Much as this may seem a very ancient way of dealing with offenders, it can be said that it is only a society’s people who know best an ideal remedy for any societal ills. Rwanda being a society that was highly wrecked by the tensions and the conflicts that have reigned in the country for a long time, it can be said truthfully that it is a society that is in need of a system that works more in
agreement with establishing a society which is stable than punishing those who violate the criminal laws. This is not to say however, that there should blanket amnesties and uncalled for pardon in trade for future peace. What this means is that much more effort and attention should be paid in ensuring that the post-conflict Rwanda and any other country never goes back to 1994.
This is also not in any way to say that there should be no criminal sanctions,for violators who would take advantage of pardon or amnesty and commit crimes that are even more grievous.
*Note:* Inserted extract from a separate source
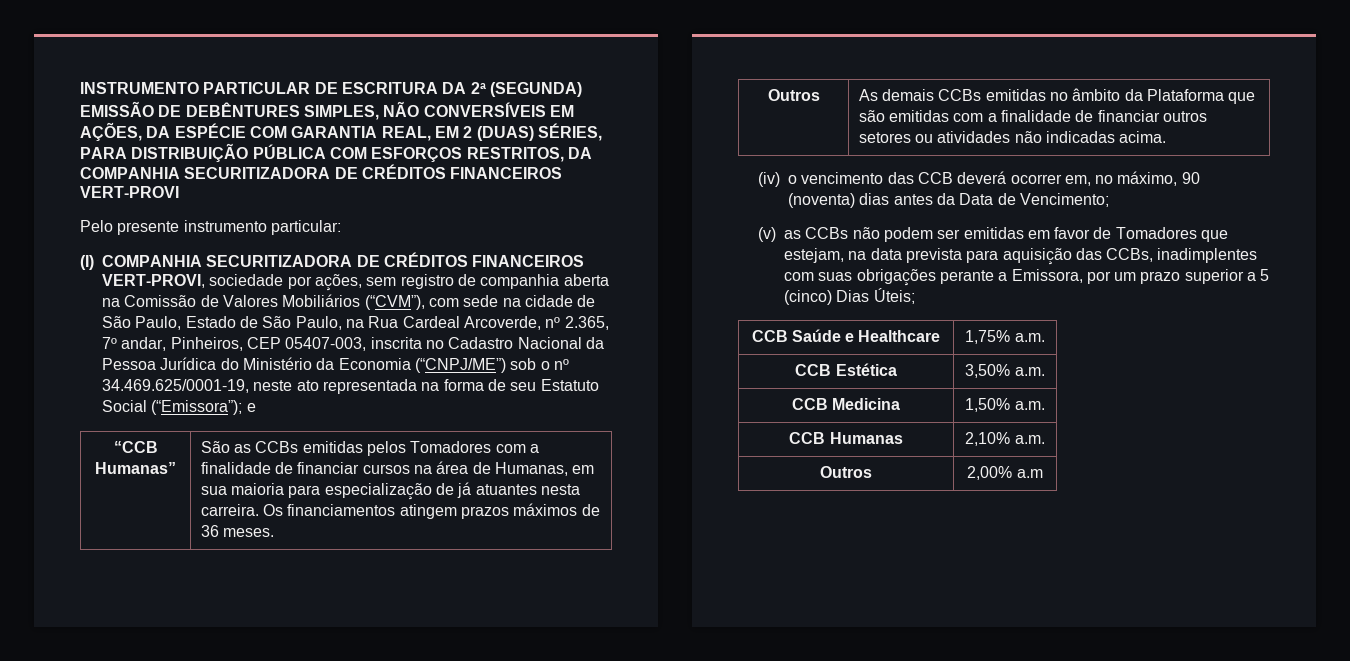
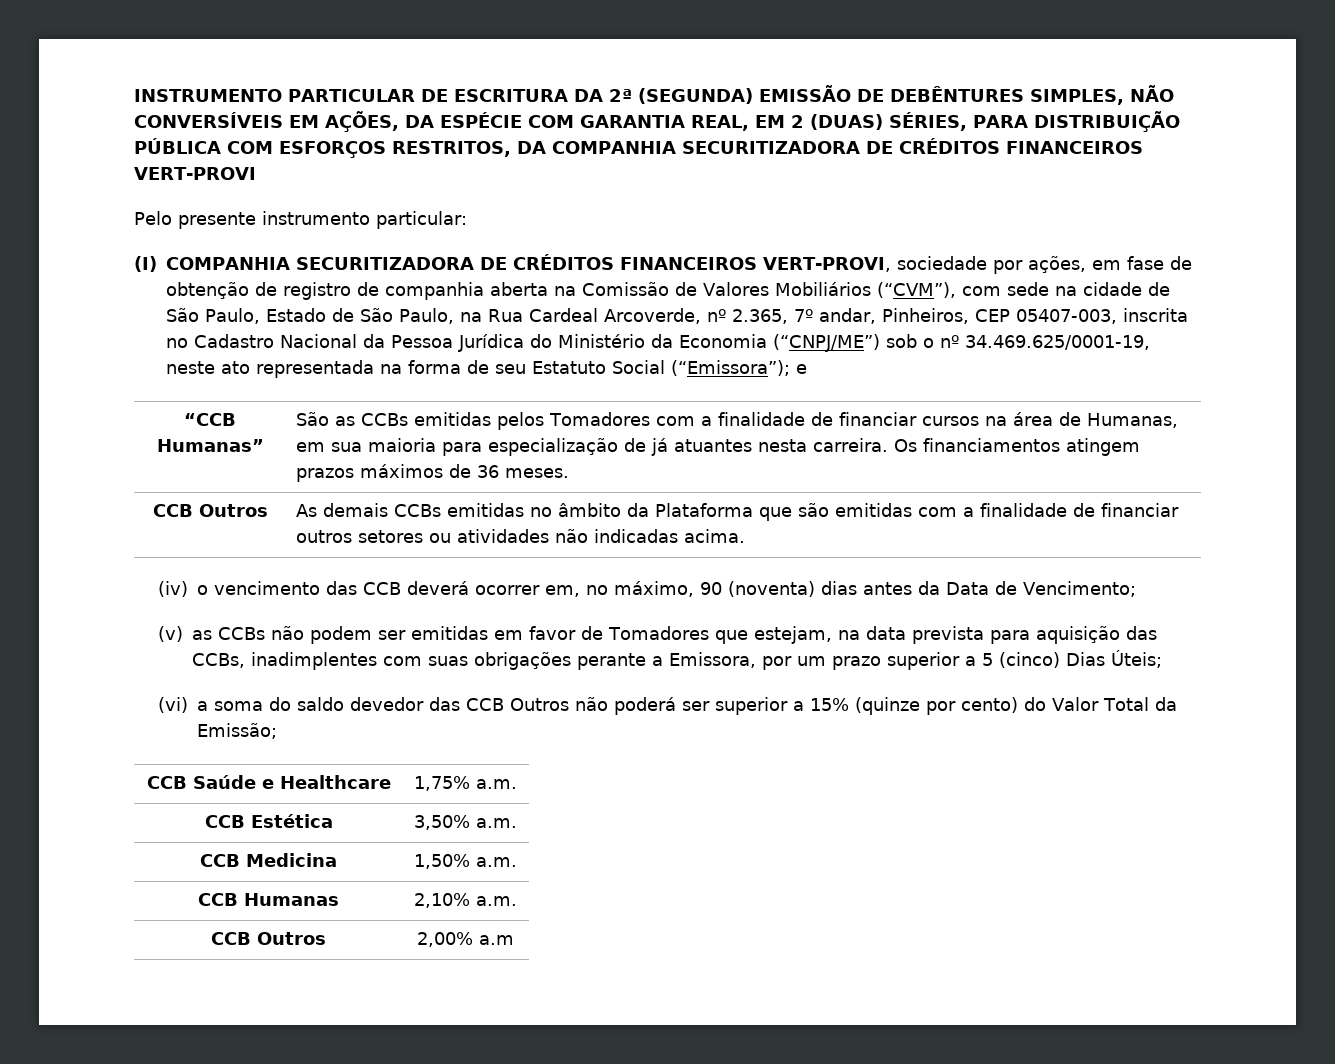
[366,277,397,286] sem -> [1091,256,1192,270] [166,282,277,299] em fase de obtenção de
(275, 532) none -> [152,504,193,517] CCB
(915, 296) none -> [158,697,1178,715] [197,723,278,739] // (vi) a soma do saldo devedor das CCB Outros não poderá ser superior a 15% (quinze por cento) do Valor Total da Emissão;
(1045, 439) none -> [211,932,251,945] CCB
The proposition here is that more attention needs to be paid to a Rwanda-friendly way of looking at a posttraumatic society. As briefly expressed above there is a deeper lying duty in a community that can only be inculcated by a mechanism that fits the needs of the society. The imposition of the command and positivism does not only foster coldness and tension amongst communities but also continues the cycle of vengeance. The role of any legal system and the laws therein, in a postgenocide situation should pay close attention to the value and integrity of the original society-based reconciliation mechanisms in a higher or equal footing
with international criminal jurisprudence.